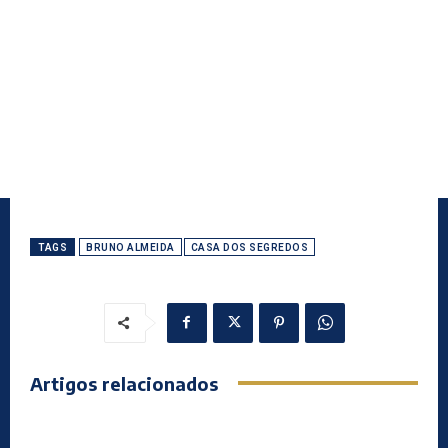
TAGS
BRUNO ALMEIDA
CASA DOS SEGREDOS
Artigos relacionados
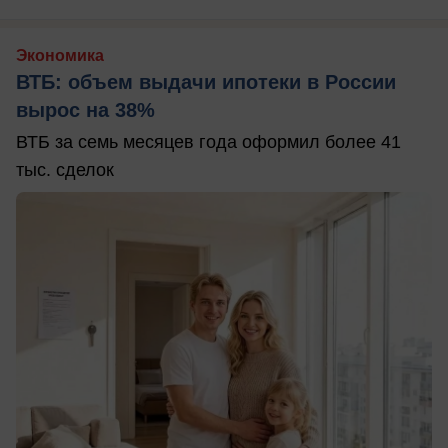
Экономика
ВТБ: объем выдачи ипотеки в России
вырос на 38%
ВТБ за семь месяцев года оформил более 41
тыс. сделок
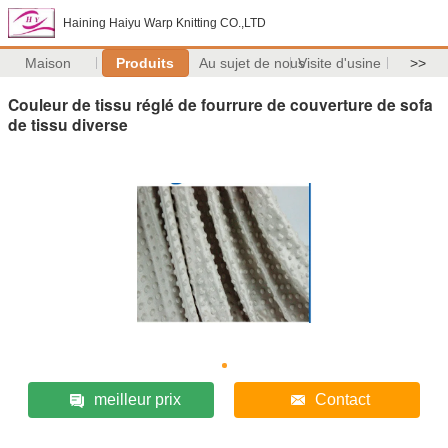
Haining Haiyu Warp Knitting CO.,LTD
Maison
Produits
Au sujet de nous
Visite d'usine
>>
Couleur de tissu réglé de fourrure de couverture de sofa
de tissu diverse
meilleur prix
Contact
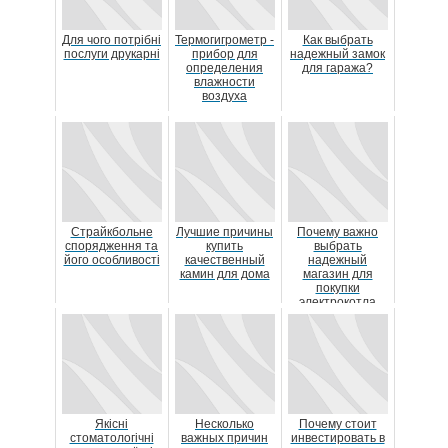
Для чого потрібні
Термогигрометр -
Как выбрать
послуги друкарні
прибор для
надежный замок
определения
для гаража?
влажности
воздуха
Страйкбольне
Лучшие причины
Почему важно
спорядження та
купить
выбрать
його особливості
качественный
надежный
камин для дома
магазин для
покупки
электрокотла
Якісні
Несколько
Почему стоит
стоматологічні
важных причин
инвестировать в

◆ Brief:
Everything in the data above gets copied exactly. Only the pictures are skipped.

◆ Written solution:
TAGS
BRUNO ALMEIDA
CASA DOS SEGREDOS
Artigos relacionados
Экономика
ВТБ: объем выдачи ипотеки в России
вырос на 38%
ВТБ за семь месяцев года оформил более 41
тыс. сделок
Haining Haiyu Warp Knitting CO.,LTD
Maison
Produits
Au sujet de nous
Visite d'usine
>>
Couleur de tissu réglé de fourrure de couverture de sofa
de tissu diverse
meilleur prix
Contact
Для чого потрібні
Термогигрометр -
Как выбрать
послуги друкарні
прибор для
надежный замок
определения
для гаража?
влажности
воздуха
Страйкбольне
Лучшие причины
Почему важно
спорядження та
купить
выбрать
його особливості
качественный
надежный
камин для дома
магазин для
покупки
электрокотла
Якісні
Несколько
Почему стоит
стоматологічні
важных причин
инвестировать в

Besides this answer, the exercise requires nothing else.